There’s big science news out of Ireland today that fundamentally alters the way we study and investigate the nature of light: physicists from Trinity College Dublin’s School of Physics have discovered a new form of light.

It’s made of photons that travel differently than any other light scientists have previously observed.

The breakthrough was made during an investigation into the angular momentum of light, which is what happens when something can be rotated around the axis along whatever it’s traveling with. While we think of a light beam as a straight line, imagine it moving in a corkscrew motion around a central axis:

A light beam with orbital angular momentum interacting with a particle.

Similarly, angular momentum is observable in light, although up until now scientists thought this rotation was caused by an integer multiple of Planck’s constant.

The new findings, published in Science Advances, illustrate how photons can exhibit angular momentum at actually half the values. Using a setup that twists a light beam through a crystalline material, the research team found that half-multiples of Planck’s constant could result in angular velocity.
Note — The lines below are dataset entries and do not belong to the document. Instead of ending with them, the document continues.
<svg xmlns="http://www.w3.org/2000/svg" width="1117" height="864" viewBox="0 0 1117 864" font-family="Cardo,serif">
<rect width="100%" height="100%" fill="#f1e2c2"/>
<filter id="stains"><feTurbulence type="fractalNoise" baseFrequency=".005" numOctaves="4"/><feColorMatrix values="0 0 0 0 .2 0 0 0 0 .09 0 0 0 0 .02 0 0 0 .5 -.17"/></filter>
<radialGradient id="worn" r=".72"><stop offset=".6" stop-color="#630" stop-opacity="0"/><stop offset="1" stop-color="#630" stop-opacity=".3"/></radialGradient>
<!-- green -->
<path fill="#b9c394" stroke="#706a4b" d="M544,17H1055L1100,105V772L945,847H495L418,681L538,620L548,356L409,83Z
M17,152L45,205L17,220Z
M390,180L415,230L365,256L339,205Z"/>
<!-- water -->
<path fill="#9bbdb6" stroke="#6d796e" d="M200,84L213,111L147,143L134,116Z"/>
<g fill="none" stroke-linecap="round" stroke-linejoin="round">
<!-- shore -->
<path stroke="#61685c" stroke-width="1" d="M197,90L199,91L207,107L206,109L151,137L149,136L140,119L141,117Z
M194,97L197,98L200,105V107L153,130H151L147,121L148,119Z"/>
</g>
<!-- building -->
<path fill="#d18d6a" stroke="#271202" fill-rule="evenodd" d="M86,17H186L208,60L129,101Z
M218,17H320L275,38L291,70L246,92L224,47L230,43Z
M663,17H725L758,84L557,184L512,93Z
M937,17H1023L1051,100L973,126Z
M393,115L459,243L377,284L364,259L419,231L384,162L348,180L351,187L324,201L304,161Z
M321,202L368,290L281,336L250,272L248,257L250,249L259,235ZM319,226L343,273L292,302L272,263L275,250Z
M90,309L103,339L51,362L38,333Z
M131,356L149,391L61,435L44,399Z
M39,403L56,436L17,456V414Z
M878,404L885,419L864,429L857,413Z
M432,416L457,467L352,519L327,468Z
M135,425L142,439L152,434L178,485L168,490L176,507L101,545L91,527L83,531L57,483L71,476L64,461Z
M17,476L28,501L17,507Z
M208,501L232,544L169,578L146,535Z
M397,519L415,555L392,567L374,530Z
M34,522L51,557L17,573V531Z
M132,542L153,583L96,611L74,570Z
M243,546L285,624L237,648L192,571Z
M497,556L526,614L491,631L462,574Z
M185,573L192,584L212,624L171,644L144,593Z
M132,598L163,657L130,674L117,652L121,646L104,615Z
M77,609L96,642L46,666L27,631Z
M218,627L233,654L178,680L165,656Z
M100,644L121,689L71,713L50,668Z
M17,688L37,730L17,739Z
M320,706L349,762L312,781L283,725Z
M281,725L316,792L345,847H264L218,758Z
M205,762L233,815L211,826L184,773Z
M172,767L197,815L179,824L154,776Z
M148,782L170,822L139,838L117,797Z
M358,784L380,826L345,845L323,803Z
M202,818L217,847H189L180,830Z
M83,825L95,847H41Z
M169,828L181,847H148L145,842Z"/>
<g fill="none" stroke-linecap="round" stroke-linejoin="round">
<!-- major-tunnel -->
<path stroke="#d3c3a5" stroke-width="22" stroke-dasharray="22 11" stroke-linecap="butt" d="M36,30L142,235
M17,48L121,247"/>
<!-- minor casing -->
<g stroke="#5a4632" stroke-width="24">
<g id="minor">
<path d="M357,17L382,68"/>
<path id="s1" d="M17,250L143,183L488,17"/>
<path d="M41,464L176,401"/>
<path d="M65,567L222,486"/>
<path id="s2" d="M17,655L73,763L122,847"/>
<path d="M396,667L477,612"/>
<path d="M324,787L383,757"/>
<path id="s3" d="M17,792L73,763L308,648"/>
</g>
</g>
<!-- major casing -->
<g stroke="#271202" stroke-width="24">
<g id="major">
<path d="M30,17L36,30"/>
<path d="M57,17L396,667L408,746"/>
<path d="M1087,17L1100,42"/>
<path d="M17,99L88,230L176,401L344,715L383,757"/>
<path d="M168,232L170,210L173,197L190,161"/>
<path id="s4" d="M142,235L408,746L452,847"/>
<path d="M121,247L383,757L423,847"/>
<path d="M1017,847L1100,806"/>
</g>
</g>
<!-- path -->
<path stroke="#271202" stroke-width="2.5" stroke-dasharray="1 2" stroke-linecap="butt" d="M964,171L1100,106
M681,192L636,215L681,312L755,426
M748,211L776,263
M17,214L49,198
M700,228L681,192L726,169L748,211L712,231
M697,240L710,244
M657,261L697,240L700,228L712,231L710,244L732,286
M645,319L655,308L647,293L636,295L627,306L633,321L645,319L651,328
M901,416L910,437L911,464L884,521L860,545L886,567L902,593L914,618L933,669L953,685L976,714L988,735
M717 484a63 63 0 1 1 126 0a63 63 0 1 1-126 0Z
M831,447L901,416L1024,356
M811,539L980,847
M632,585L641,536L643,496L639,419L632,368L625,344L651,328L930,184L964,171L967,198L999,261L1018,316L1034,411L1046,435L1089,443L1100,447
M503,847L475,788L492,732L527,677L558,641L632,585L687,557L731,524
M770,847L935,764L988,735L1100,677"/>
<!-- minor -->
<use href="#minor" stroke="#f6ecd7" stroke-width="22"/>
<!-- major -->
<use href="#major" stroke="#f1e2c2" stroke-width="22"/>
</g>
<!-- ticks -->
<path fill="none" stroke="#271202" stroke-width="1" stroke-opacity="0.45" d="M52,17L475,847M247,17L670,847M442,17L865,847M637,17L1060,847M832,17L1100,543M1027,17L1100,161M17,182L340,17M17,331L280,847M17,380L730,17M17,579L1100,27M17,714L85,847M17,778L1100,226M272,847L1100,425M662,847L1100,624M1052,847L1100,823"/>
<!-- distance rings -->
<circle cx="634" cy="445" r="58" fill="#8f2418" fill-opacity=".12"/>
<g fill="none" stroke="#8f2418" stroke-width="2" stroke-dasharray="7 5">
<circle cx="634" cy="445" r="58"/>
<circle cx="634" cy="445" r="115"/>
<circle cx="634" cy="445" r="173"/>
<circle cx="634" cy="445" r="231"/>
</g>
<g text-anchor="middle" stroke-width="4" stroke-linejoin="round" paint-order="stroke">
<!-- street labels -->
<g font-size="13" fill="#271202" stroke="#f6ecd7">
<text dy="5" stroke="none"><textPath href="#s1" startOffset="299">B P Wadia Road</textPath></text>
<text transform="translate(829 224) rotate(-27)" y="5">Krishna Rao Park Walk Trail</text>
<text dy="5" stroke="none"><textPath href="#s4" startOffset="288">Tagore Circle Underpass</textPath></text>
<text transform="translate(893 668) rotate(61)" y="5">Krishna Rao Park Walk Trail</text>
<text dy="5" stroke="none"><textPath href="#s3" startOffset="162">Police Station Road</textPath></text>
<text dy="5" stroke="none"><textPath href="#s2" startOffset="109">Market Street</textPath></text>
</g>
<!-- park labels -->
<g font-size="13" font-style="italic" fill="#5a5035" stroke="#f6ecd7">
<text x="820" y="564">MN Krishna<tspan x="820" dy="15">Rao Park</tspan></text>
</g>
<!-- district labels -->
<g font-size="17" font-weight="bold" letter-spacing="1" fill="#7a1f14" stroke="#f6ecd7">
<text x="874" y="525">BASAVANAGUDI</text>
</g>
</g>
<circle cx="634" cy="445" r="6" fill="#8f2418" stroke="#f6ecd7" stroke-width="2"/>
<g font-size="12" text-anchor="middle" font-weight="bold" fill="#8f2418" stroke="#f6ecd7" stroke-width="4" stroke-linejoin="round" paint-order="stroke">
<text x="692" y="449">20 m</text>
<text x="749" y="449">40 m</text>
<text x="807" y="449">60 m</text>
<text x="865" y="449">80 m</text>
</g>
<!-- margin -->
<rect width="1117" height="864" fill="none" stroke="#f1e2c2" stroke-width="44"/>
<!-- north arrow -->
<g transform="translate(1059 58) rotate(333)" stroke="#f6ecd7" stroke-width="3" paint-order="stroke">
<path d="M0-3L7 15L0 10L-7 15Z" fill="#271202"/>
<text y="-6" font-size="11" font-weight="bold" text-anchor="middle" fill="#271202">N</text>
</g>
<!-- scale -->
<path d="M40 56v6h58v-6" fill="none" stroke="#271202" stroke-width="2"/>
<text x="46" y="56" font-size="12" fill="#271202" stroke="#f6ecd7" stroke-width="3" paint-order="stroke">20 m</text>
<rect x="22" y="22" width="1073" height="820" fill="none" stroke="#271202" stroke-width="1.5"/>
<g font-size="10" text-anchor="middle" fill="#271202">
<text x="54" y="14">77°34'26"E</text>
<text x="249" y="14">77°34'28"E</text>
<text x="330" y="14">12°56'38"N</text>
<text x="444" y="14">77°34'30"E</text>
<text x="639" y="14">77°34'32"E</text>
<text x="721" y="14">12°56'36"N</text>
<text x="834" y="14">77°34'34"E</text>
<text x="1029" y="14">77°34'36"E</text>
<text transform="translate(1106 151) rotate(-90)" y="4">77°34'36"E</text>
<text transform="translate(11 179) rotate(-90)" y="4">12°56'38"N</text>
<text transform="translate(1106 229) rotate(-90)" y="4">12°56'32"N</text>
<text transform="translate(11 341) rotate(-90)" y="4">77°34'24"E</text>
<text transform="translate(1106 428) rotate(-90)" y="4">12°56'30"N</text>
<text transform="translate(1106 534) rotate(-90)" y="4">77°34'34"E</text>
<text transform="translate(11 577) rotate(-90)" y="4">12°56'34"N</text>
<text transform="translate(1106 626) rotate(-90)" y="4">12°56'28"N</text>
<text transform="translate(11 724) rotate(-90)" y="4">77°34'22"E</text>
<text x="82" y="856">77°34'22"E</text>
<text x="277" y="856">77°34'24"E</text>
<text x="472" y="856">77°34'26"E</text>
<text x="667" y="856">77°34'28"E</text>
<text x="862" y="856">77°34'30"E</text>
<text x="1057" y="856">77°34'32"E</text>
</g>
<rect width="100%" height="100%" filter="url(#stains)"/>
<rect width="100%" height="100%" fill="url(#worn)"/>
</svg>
This is an incredibly cool new addition to the body of knowledge in physics, but it’s much more difficult to ascertain exactly how scientists might use these findings for practical purposes. The research team writes in the paper that they hope this new form of light could play a role in the development of nanophotonics technology (read: futuristic solar cells, chemical spectroscopy, and microscopy to determine the composition of a substance, and microelectronics), as well as communications instruments that utilize light beams to encode and transfer data back and forth.

Engineers might also find a way to use the data to create new metamaterials that change the reflection and refraction of light to essentially provide a cloaking mechanism.

“Our discovery will have real impacts for the study of light waves in areas such as secure optical communications,” said physicist and study coauthor John Donegan about his work.